■ Problem to solve ■
Reproduce the data below word for word, from its first line through the line containing "Which series has the widest spread of values?", with both ends included.

■ Record set ■

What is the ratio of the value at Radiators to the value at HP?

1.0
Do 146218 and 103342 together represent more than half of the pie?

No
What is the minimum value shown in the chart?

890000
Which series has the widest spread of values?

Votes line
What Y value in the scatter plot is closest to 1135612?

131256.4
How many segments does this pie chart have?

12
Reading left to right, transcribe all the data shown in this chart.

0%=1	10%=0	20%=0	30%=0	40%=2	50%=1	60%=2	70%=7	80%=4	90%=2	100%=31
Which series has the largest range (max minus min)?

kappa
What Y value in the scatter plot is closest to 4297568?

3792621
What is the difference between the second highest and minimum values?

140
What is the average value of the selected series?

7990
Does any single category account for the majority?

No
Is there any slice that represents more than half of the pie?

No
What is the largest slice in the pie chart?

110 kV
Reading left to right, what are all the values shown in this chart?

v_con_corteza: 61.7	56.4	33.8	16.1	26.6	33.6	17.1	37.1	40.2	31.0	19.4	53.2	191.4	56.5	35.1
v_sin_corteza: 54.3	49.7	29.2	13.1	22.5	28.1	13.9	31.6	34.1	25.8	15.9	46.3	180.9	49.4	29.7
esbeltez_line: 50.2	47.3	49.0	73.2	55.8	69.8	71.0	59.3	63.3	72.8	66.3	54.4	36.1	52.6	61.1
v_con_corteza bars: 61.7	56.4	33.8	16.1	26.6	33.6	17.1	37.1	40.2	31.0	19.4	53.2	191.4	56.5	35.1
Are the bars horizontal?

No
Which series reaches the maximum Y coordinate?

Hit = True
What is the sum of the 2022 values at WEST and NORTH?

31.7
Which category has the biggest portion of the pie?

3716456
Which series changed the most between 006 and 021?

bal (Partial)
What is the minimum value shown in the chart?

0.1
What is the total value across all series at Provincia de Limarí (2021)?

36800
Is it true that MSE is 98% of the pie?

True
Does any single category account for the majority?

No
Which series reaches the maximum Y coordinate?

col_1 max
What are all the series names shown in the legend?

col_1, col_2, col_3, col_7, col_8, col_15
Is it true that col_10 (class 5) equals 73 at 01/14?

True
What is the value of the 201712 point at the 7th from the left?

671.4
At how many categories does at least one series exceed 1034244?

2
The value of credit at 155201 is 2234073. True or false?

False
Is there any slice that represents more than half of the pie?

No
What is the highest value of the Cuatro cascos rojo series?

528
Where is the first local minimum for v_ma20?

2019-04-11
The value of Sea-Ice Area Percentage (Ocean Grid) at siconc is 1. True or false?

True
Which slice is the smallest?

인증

■ Answer to this problem ■
What is the ratio of the value at Radiators to the value at HP?

1.0
Do 146218 and 103342 together represent more than half of the pie?

No
What is the minimum value shown in the chart?

890000
Which series has the widest spread of values?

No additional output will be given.